2014/716 — Missing COVID-19 emergency provisions

Valtioneuvoston asetus yritystoiminnan kehittämiseksi. Temporary COVID-19 amendment 2020/697 modified §§5, 11, 12 and added new §8b (state aid for enterprises in difficulty). Finlex's consolidated version contains none of these changes — it shows pre-COVID text even though the consolidation was prepared during the amendment's period of force. Anyone relying solely on Finlex during 2020–2021 was reading law that omitted applicable emergency provisions.

2014/1245 — Six section headings silently dropped

Valtioneuvoston asetus televisio- ja radiotoiminnasta. Amendment 2018/396 added headings to §§1, 3, 6, 7, 14, 15. Finlex's consolidated version is missing all of them. The amendment source XML explicitly contains the headings. Not a subtle text difference — six headings simply absent from the official version.

1992/728 — Future-effective amendment already applied

Laki kunnallisesta viranhaltijasta. Finlex's consolidated metadata says the consolidation date is 2009-12-29, but §3 already reflects amendment 2009/1710 which enters into force on 2010-01-01. LawVM's legal point-in-time mode correctly carries the earlier wording. The editorial consolidation runs ahead of strict legal effectivity — silently incorporating provisions that are not yet in force.

1997/1339 — Corrigendum applied editorially but not in machine-readable source

Kirjanpitoasetus. Amendment 2015/1752 had a published corrigendum correcting multiple preamble errors.
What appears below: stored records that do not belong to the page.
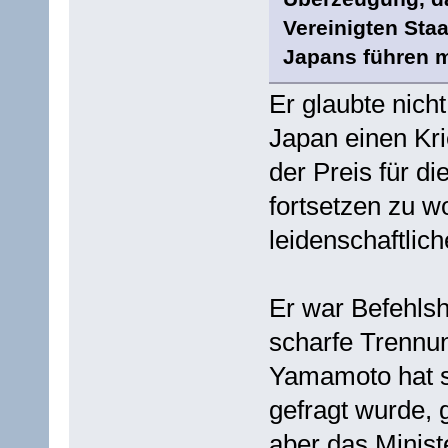
Vereinigten Staa
Japans führen 
Er glaubte nicht
Japan einen Kri
der Preis für d
fortsetzen zu wo
leidenschaftlich
Er war Befehlsh
scharfe Trennun
Yamamoto hat si
gefragt wurde, 
aber das Minist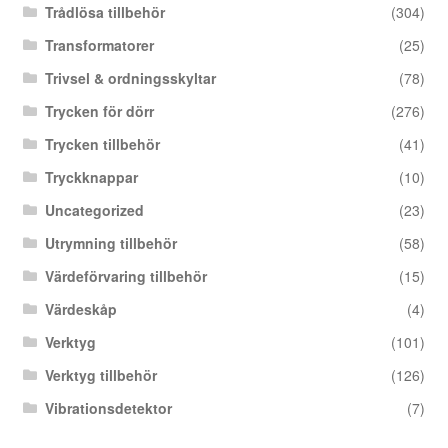
Trådlösa tillbehör
(304)
Transformatorer
(25)
Trivsel & ordningsskyltar
(78)
Trycken för dörr
(276)
Trycken tillbehör
(41)
Tryckknappar
(10)
Uncategorized
(23)
Utrymning tillbehör
(58)
Värdeförvaring tillbehör
(15)
Värdeskåp
(4)
Verktyg
(101)
Verktyg tillbehör
(126)
Vibrationsdetektor
(7)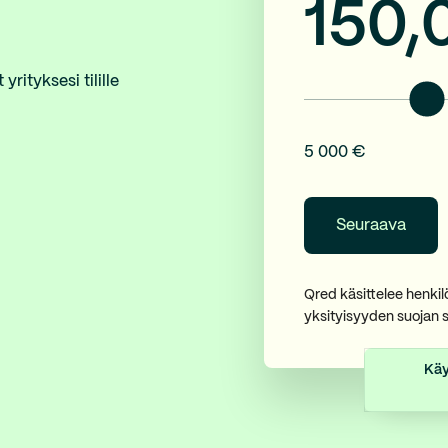
150,
rityksesi tilille
5 000 €
Qred käsittelee henki
yksityisyyden suojan 
Käy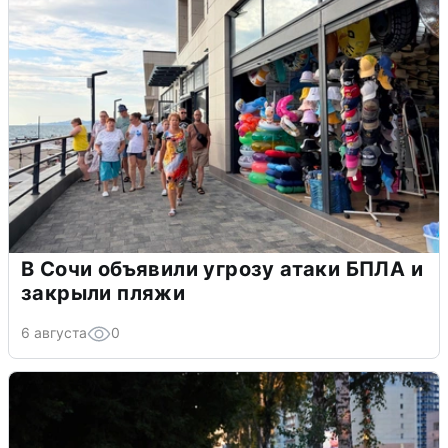
В Сочи объявили угрозу атаки БПЛА и
закрыли пляжи
6 августа
0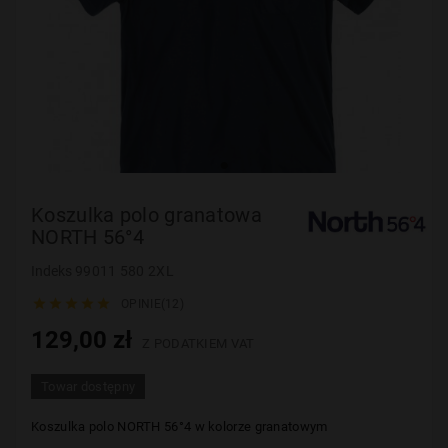
Koszulka polo granatowa
NORTH 56°4
Indeks
99011 580 2XL





OPINIE(12)
129,00 zł
Z PODATKIEM VAT
Towar dostępny
Koszulka polo
NORTH 56°4 w kolorze granatowym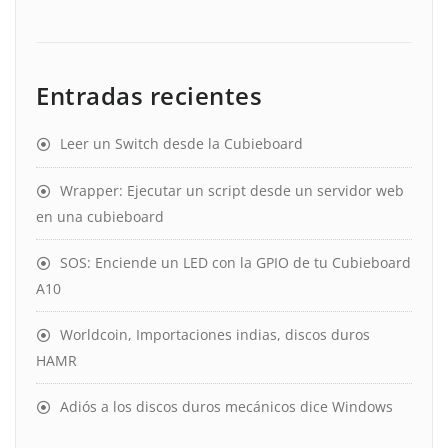
Entradas recientes
Leer un Switch desde la Cubieboard
Wrapper: Ejecutar un script desde un servidor web
en una cubieboard
SOS: Enciende un LED con la GPIO de tu Cubieboard
A10
Worldcoin, Importaciones indias, discos duros
HAMR
Adiós a los discos duros mecánicos dice Windows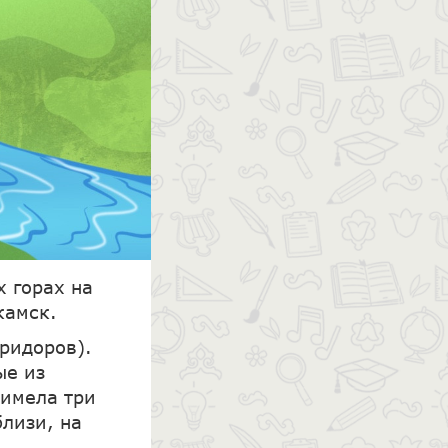
х горах на
камск.
ридоров).
ые из
 имела три
близи, на
.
Finlex applied the correction; the machine-readable enacted XML was never updated. LawVM's strict-from-source replay is transparent about what it does and does not have. A mixed case illustrating that corrigenda exist outside the machine-readable pipeline.

The forward goal

Current evidence already shows repeated classes of cases where replay outperforms the official consolidation. The ongoing goal is a fully classified divergence ledger for the Finnish statute corpus — every divergence investigated, every one typed.